France is one of the cautious. She nonetheless straddled the theory of the worst and duly warned the Kremlin, Monday, November 15, against the consequences of a new attack on the territorial integrity of Ukraine. And during the long telephone interview they had on Monday, the Elysee said, Emmanuel Macron expressed to President Vladimir Putin his “Deep concern” on this subject.

Multiplication of crises on the European continent

In fact, nearly eight years after the annexation of Crimea and the Russian intervention in the Donbass by intervening separatists, no one dares rule out the possibility of a new incursion into Ukraine. First, because in the multiplication of crises on the European continent, from the instrumentalization of migrants by Belarus to that of gas, including nationalist agitation in the Western Balkans, as well as in the more distant crises in Sahel, Libya or Syria, the shadow of the Kremlin is never far away. Secondly, because Ukraine remains central in the geopolitical confrontation with Russia.
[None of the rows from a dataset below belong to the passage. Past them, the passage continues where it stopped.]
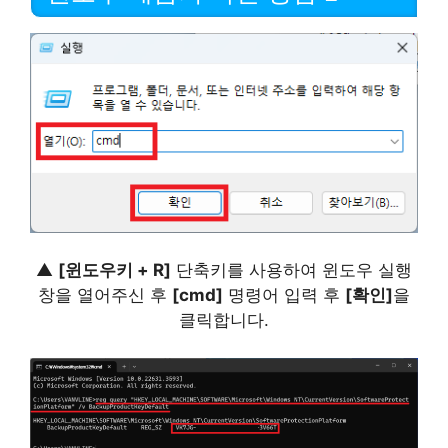
▲
[윈도우키 + R]
단축키를 사용하여 윈도우 실행
창을 열어주신 후
[cmd]
명령어 입력 후
[확인]
을
클릭합니다.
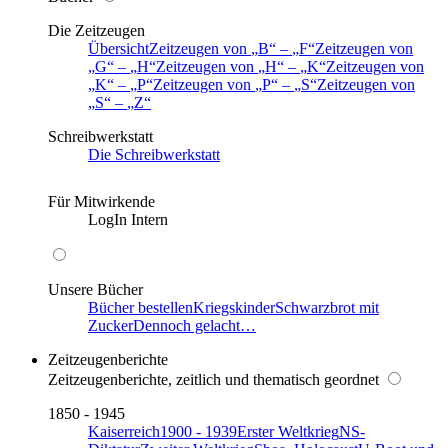
Die Zeitzeugen
Übersicht
Zeitzeugen von
B
–
F
Zeitzeugen von
G
–
H
Zeitzeugen von
H
–
K
Zeitzeugen von
K
–
P
Zeitzeugen von
P
–
S
Zeitzeugen von
S
–
Z
Schreibwerkstatt
Die Schreibwerkstatt
Für Mitwirkende
LogIn Intern
Unsere Bücher
Bücher bestellen
Kriegskinder
Schwarzbrot mit
Zucker
Dennoch gelacht…
Zeitzeugenberichte
Zeitzeugenberichte, zeitlich und thematisch geordnet
1850 - 1945
Kaiserreich
1900 - 1939
Erster Weltkrieg
NS-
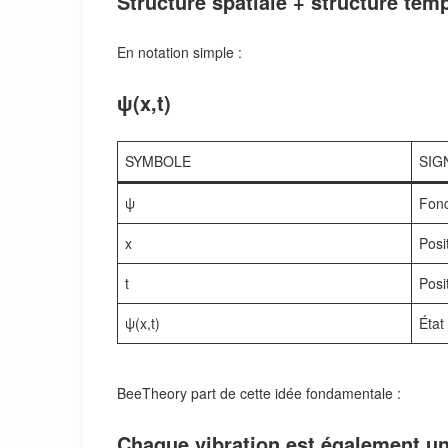
Structure spatiale + structure tem
En notation simple :
ψ(x,t)
SYMBOLE
SIG
ψ
Fonc
x
Posi
t
Posi
ψ(x,t)
État
BeeTheory part de cette idée fondamentale :
Chaque vibration est également un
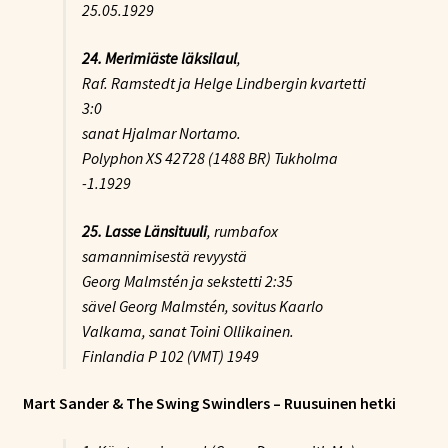
25.05.1929
24. Merimiäste läksilaul
,
Raf. Ramstedt ja Helge Lindbergin kvartetti
3:0
sanat Hjalmar Nortamo.
Polyphon XS 42728 (1488 BR) Tukholma
-1.1929
25. Lasse Länsituuli
, rumbafox
samannimisestä revyystä
Georg Malmstén ja sekstetti 2:35
sävel Georg Malmstén, sovitus Kaarlo
Valkama, sanat Toini Ollikainen.
Finlandia P 102 (VMT) 1949
Mart Sander & The Swing Swindlers – Ruusuinen hetki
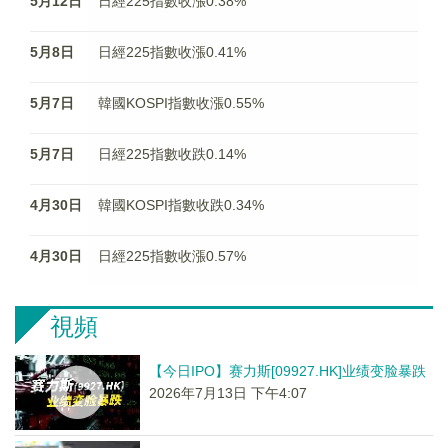
5月12日
日經225指數收漲0.38%
5月8日
日經225指數收漲0.41%
5月7日
韓國KOSPI指數收漲0.55%
5月7日
日經225指數收跌0.14%
4月30日
韓國KOSPI指數收跌0.34%
4月30日
日經225指數收漲0.57%
視頻
【今日IPO】赛力斯[09927.HK]业绩变脸暴跌
2026年7月13日 下午4:07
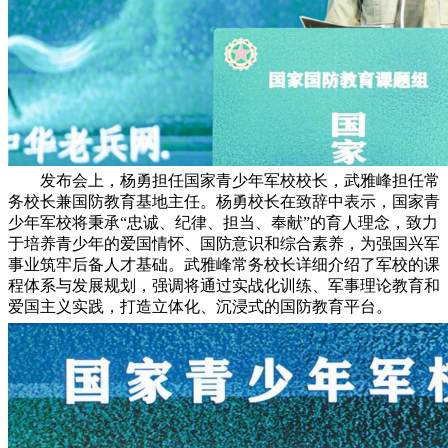
发布会上，杨勇担任国家青少年军校校长，武雅峰担任常
务校长兼国防教育基地主任。杨勇校长在致辞中表示，国家青
少年军校将秉承“忠诚、纪律、担当、奉献”的育人理念，致力
于培养青少年的爱国情怀、国防意识和综合素养，为强国兴军
事业筑牢后备人才基础。武雅峰常务校长详细介绍了军校的课
程体系与发展规划，强调将通过实战化训练、军事理论教育和
爱国主义实践，打造立体化、沉浸式的国防教育平台。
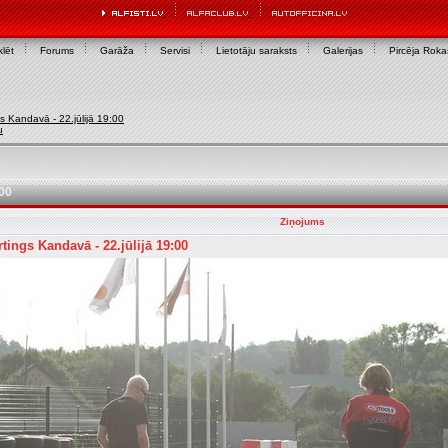
lēt
Forums
Garāža
Servisi
Lietotāju saraksts
Galerijas
Pircēja Rok
gs Kandavā - 22.jūlijā 19:00
u
:00
Ziņojums
rtings Kandavā - 22.jūlijā 19:00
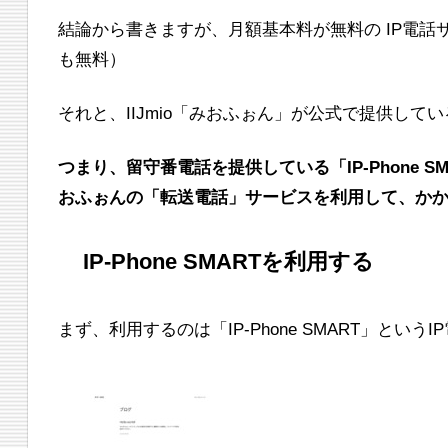
結論から書きますが、月額基本料が無料の IP電話
も無料）
それと、IIJmio「みおふぉん」が公式で提供してい
つまり、留守番電話を提供している「IP-Phone 
おふぉんの「転送電話」サービスを利用して、か
IP-Phone SMARTを利用する
まず、利用するのは「IP-Phone SMART」という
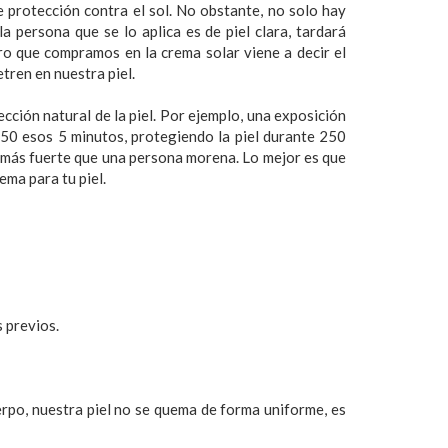
e protección contra el sol. No obstante, no solo hay
la persona que se lo aplica es de piel clara, tardará
o que compramos en la crema solar viene a decir el
tren en nuestra piel.
tección natural de la piel. Por ejemplo, una exposición
r 50 esos 5 minutos, protegiendo la piel durante 250
n más fuerte que una persona morena. Lo mejor es que
ema para tu piel.
 previos.
rpo, nuestra piel no se quema de forma uniforme, es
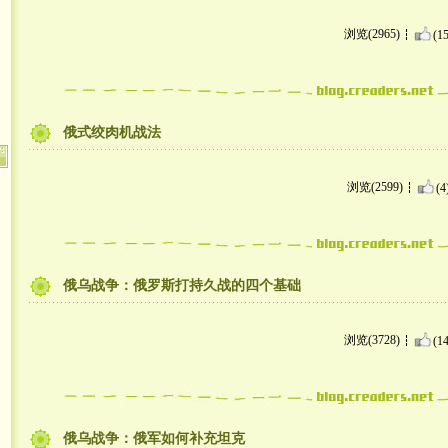
浏览(2965)
(15
俄式绞肉机战法
浏览(2599)
(4
俄乌战争：俄罗斯打持久战的四个基础
浏览(3728)
(14
俄乌战争：俄军如何补充坦克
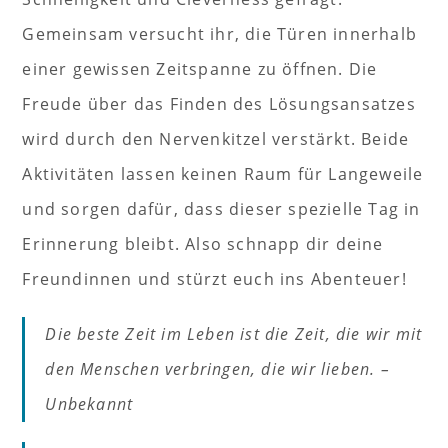
Gemeinsam versucht ihr, die Türen innerhalb
einer gewissen Zeitspanne zu öffnen. Die
Freude über das Finden des Lösungsansatzes
wird durch den Nervenkitzel verstärkt. Beide
Aktivitäten lassen keinen Raum für Langeweile
und sorgen dafür, dass dieser spezielle Tag in
Erinnerung bleibt. Also schnapp dir deine
Freundinnen und stürzt euch ins Abenteuer!
Die beste Zeit im Leben ist die Zeit, die wir mit
den Menschen verbringen, die wir lieben. –
Unbekannt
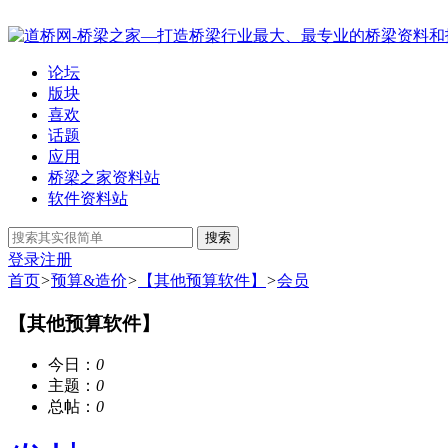
论坛
版块
喜欢
话题
应用
桥梁之家资料站
软件资料站
搜索
登录
注册
首页
>
预算&造价
>
【其他预算软件】
>
会员
【其他预算软件】
今日：
0
主题：
0
总帖：
0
In 2021, two visions are opposed in this country of nearly 40 million inhabitants. That of Kiev, its beautifully renovated architecture, its dynamic and flourishing IT sector, its promising market for large contracts and its muddled democracy which is progressing step by step, under the friendly pressure of international donors.

And then there is, 800 km away, to the south-east, near Mariupol, the grim spectacle of another century, the line of contact with “The Russian enemy”, a no man’s land barred by trenches that can only be approached aboard military tanks: what was a pretty seaside resort on the Sea of ​​Azov, Shyrokyne, a holiday resort for the people of Donetsk, is more, since the bombings of 2015, than a ghost village with buildings smashed by shells and missiles. Here, the conflict is practically frozen. Further north in Donbass, it remains active, “Low intensity” but still intense enough to kill regularly and justify on the Ukrainian side an army of 250,000 soldiers, whose budget devours nearly 6% of gross domestic product.